■ **What you will do**
Only the lines from the one with "Picture 3: xy-200, xy, xy+200" onward are wanted, through the last line of the entries, set down exactly.

____

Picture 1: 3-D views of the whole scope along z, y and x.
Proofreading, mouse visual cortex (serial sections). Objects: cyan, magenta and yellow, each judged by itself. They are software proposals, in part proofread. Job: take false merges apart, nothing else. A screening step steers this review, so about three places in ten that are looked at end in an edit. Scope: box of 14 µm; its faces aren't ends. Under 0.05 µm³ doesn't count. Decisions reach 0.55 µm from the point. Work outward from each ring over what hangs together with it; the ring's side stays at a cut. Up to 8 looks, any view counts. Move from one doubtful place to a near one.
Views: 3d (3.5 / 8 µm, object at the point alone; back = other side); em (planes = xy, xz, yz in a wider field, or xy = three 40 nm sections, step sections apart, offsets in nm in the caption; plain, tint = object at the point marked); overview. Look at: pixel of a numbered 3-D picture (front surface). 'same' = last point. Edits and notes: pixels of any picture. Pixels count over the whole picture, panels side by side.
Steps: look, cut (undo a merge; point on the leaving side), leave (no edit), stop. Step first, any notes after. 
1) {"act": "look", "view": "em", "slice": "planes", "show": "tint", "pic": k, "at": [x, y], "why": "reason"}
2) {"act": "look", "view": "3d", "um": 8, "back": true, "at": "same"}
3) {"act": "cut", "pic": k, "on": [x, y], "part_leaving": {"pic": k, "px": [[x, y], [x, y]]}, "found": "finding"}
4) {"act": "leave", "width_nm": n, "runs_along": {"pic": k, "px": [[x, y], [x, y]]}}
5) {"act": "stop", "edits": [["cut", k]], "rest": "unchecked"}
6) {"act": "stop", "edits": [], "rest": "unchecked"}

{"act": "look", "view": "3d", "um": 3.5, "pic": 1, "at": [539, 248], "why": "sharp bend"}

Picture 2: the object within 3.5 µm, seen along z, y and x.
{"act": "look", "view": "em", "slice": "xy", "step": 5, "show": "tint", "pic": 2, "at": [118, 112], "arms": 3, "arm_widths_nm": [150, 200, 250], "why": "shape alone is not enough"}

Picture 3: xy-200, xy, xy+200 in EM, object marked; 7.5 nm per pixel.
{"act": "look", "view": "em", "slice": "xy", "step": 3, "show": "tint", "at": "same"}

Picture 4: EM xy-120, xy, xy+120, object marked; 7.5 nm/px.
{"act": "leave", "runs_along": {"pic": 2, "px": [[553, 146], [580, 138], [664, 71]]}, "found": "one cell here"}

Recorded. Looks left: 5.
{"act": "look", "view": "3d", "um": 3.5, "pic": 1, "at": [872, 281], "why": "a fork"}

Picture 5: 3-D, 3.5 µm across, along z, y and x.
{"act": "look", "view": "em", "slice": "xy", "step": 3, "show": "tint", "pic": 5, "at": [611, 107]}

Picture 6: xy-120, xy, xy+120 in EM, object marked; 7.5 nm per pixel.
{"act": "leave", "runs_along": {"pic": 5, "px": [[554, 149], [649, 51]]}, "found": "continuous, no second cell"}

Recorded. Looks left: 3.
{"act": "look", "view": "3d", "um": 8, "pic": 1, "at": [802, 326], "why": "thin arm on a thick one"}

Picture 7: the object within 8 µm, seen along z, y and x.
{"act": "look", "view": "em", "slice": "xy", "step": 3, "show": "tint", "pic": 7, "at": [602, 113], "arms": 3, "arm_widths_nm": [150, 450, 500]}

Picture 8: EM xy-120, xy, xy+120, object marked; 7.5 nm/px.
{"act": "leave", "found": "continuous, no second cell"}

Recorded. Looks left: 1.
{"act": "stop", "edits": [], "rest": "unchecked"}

____

■ **Result**
Picture 3: xy-200, xy, xy+200 in EM, object marked; 7.5 nm per pixel.
{"act": "look", "view": "em", "slice": "xy", "step": 3, "show": "tint", "at": "same"}

Picture 4: EM xy-120, xy, xy+120, object marked; 7.5 nm/px.
{"act": "leave", "runs_along": {"pic": 2, "px": [[553, 146], [580, 138], [664, 71]]}, "found": "one cell here"}

Recorded. Looks left: 5.
{"act": "look", "view": "3d", "um": 3.5, "pic": 1, "at": [872, 281], "why": "a fork"}

Picture 5: 3-D, 3.5 µm across, along z, y and x.
{"act": "look", "view": "em", "slice": "xy", "step": 3, "show": "tint", "pic": 5, "at": [611, 107]}

Picture 6: xy-120, xy, xy+120 in EM, object marked; 7.5 nm per pixel.
{"act": "leave", "runs_along": {"pic": 5, "px": [[554, 149], [649, 51]]}, "found": "continuous, no second cell"}

Recorded. Looks left: 3.
{"act": "look", "view": "3d", "um": 8, "pic": 1, "at": [802, 326], "why": "thin arm on a thick one"}

Picture 7: the object within 8 µm, seen along z, y and x.
{"act": "look", "view": "em", "slice": "xy", "step": 3, "show": "tint", "pic": 7, "at": [602, 113], "arms": 3, "arm_widths_nm": [150, 450, 500]}

Picture 8: EM xy-120, xy, xy+120, object marked; 7.5 nm/px.
{"act": "leave", "found": "continuous, no second cell"}

Recorded. Looks left: 1.
{"act": "stop", "edits": [], "rest": "unchecked"}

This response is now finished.